To the description which I have already given of those who are against us, I may add, that they have neither associated nor assisted, or but very few of them; that they are a collection of different bodies blended by accident, having no natural relation to each other; that they have agreed rather out of spite than right; and that, as they met by chance, they will dissolve away again for the want of a cement.

On our side, our object was single, our cause was one; wherefore we cannot separate, neither will we separate. We have stood the experiment of the election, for the sake of knowing the men who were against us. Alas, what are they! One half of them ought to be now asking publick pardon for their former offences; and the other half may think themselves well off that they are let alone. When the enemy enters the country, can they defend themselves? Or will they defend themselves?
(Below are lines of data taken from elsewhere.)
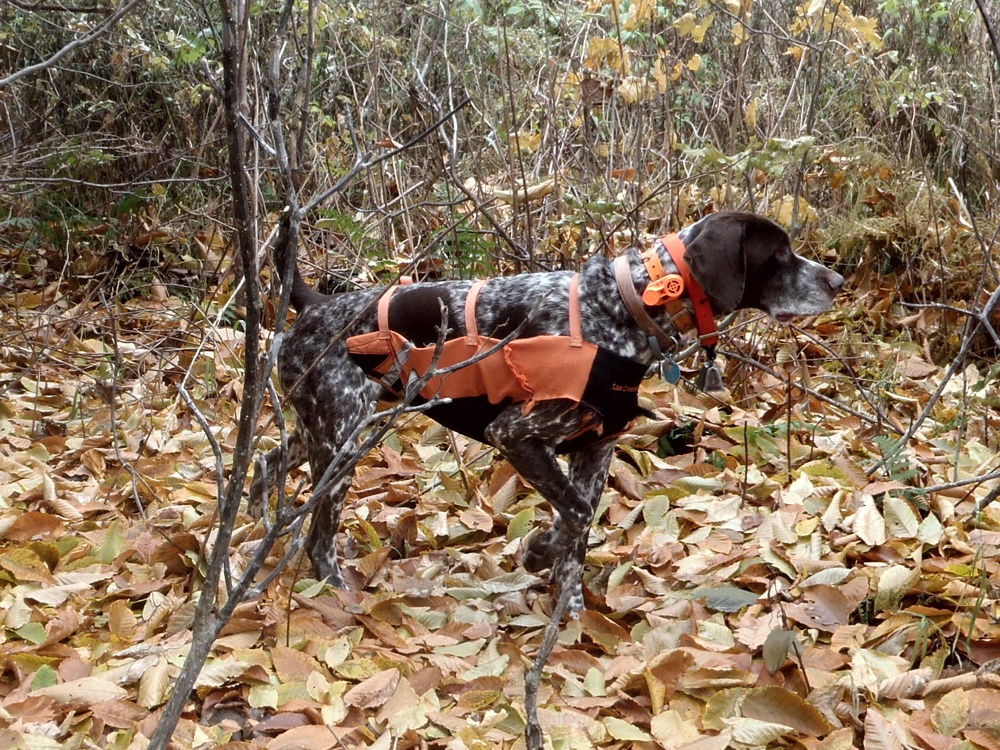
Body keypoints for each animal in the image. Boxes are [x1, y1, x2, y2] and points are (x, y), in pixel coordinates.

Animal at [256, 212, 844, 616]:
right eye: (780, 254)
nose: (837, 282)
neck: (628, 305)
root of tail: (316, 305)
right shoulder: (515, 434)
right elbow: (575, 517)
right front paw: (539, 552)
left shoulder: (594, 451)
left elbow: (578, 533)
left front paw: (572, 617)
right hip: (342, 441)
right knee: (318, 537)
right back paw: (335, 594)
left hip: (329, 426)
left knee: (267, 464)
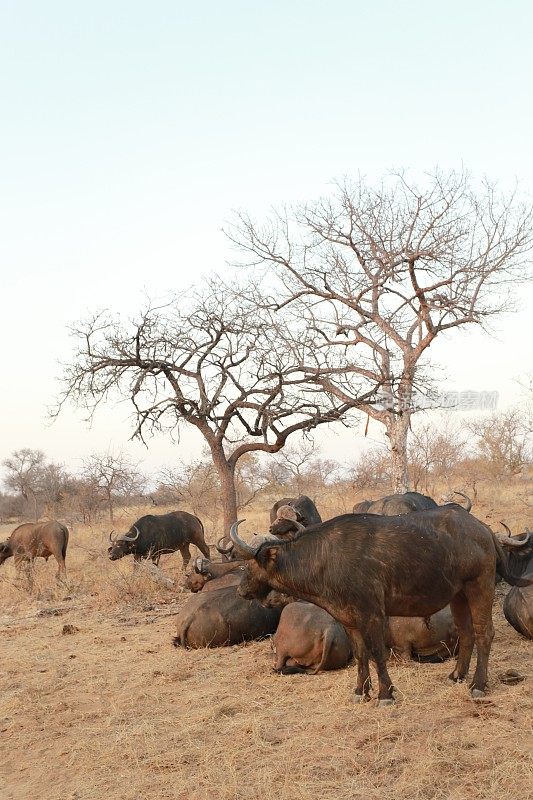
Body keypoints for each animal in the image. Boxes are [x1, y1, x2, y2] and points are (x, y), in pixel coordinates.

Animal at [230, 506, 528, 708]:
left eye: (250, 564)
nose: (241, 590)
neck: (325, 558)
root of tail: (483, 529)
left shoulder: (372, 614)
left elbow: (376, 654)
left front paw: (386, 694)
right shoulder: (349, 620)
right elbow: (362, 655)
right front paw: (360, 692)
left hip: (480, 586)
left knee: (484, 633)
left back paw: (478, 685)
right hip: (458, 596)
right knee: (466, 633)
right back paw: (456, 675)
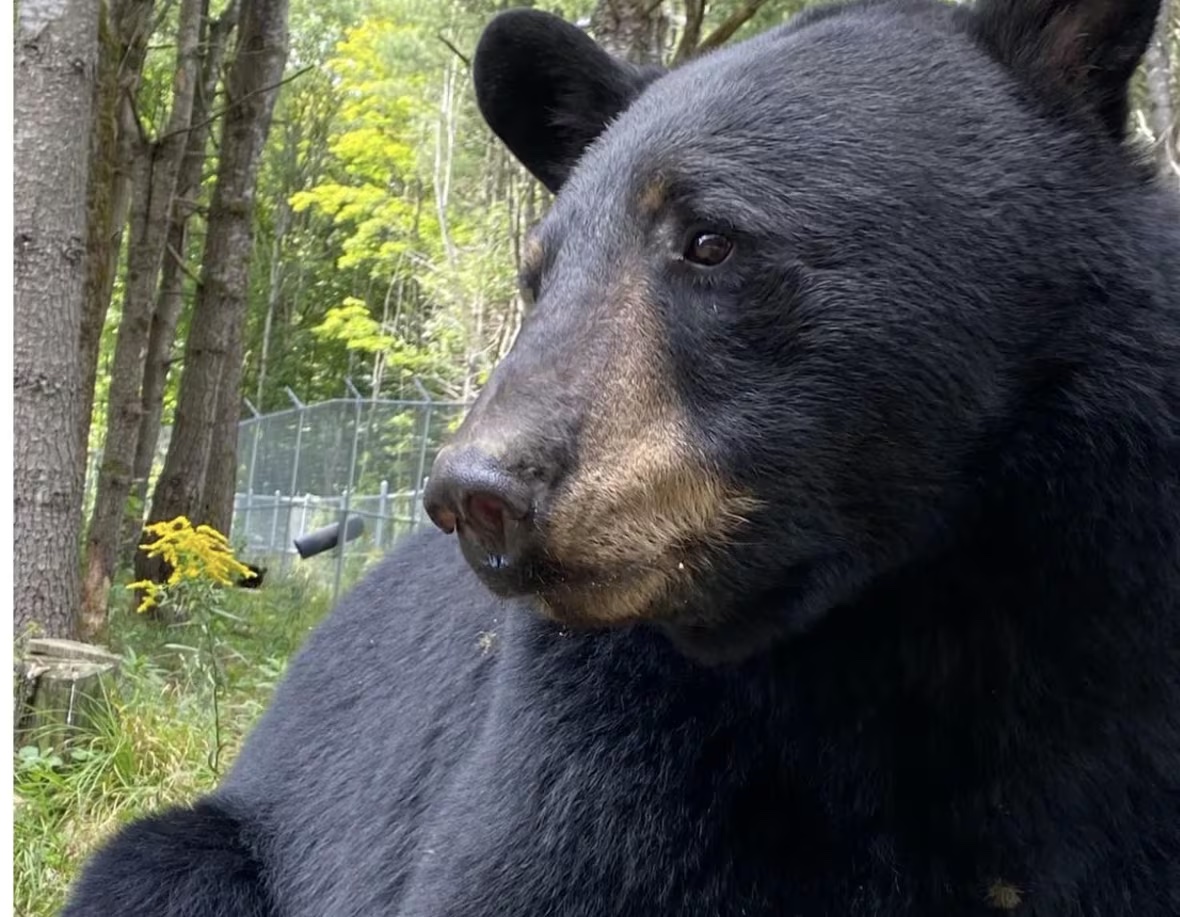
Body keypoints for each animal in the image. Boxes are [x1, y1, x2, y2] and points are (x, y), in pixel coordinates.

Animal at [62, 0, 1180, 911]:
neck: (902, 616)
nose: (476, 493)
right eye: (539, 273)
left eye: (710, 239)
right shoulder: (606, 741)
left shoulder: (1117, 693)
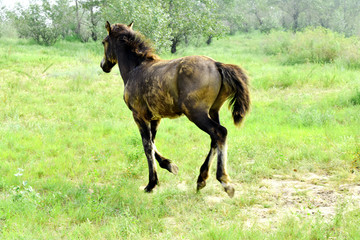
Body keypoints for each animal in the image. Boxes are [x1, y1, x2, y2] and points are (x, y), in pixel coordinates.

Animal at [100, 21, 249, 197]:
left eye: (104, 42)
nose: (103, 65)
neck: (135, 68)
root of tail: (217, 65)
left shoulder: (138, 116)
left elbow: (147, 146)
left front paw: (151, 184)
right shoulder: (155, 118)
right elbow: (152, 142)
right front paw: (169, 165)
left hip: (196, 114)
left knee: (220, 132)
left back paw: (225, 182)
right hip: (213, 111)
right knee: (215, 139)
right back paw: (201, 179)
And if not, are they so foolish as to think that, in times like these, when it is our duty to search the corrupted wound to the bottom, that we, with ten times their strength and number, (if the question were put to the people at large,) will submit to be governed by cowards and Tories?

He that is wise will reflect, that the safest asylum, especially in times of general convulsion, when no settled form of Government prevails, is, the love of the people. All property is safe under their protection. Even in countries


where the lowest and most licentious of them have risen into outrage, they have never departed, from the path of natural honour — volunteers unto death in defence of the person or fortune of those who had served or defended them. Division of property never entered the mind of the populace. It is incompatible with that spirit which impels them into action. An avaricious mob was never heard of; nay, even a miser put in the midst of them, and catching their spirit, would, for that instant, cease to be covetous. I shall conclude this Letter with remarking, that the English fleet and army have, of late, gone upon a different plan of operation to what they first set out with; for, instead of going against those Colonies where independence prevails most, they go against those only where they suppose it prevails least. They have quitted Massachusetts-Bay and gone to North-Carolina, supposing they had many friends there. Why are they expected at New-York, but because they imagine the inhabitants are not generally independents, (yet that Province hath a large share of virtue, notwithstanding the odium which its House of Assembly brought upon it.) From which I argue, that the electing of the King' s Attorney for a Burgess of this city is a fair invitation for them to come here; and in that case, will those who have invited them turn out to repulse them? I suppose not, for in their nine hundred and twenty-three votes, there will not be found more than sixty armed men, perhaps not so many. Wherefore, should such an event happen, which probably will, I here give my first vote to levy the expense attending the expedition against them on the estates of those who have invited them.


Philadelphia, May 9, 1776.



* The Quakers, in 1704, who then made up the whole House of Assembly, zealously guarded their own and the people' s rights against the encroaching power of the Proprietor, who nevertheless outwitted them by finding means to abolish the original charter and introduce another, of which they complained in the following words: "And then by a subtle contrivance and artifice of thine, laid deeper than the capacities of some could fathom, or the circumstances of many could admit time then to consider of, a way was found out to lay the first charter aside and introduce another."

Query. — Would these men have elected the Proprietary persons which you have done!

* Mr˙ Samuel Howell, though on their ticket, was never considered by us a Proprietary dependant.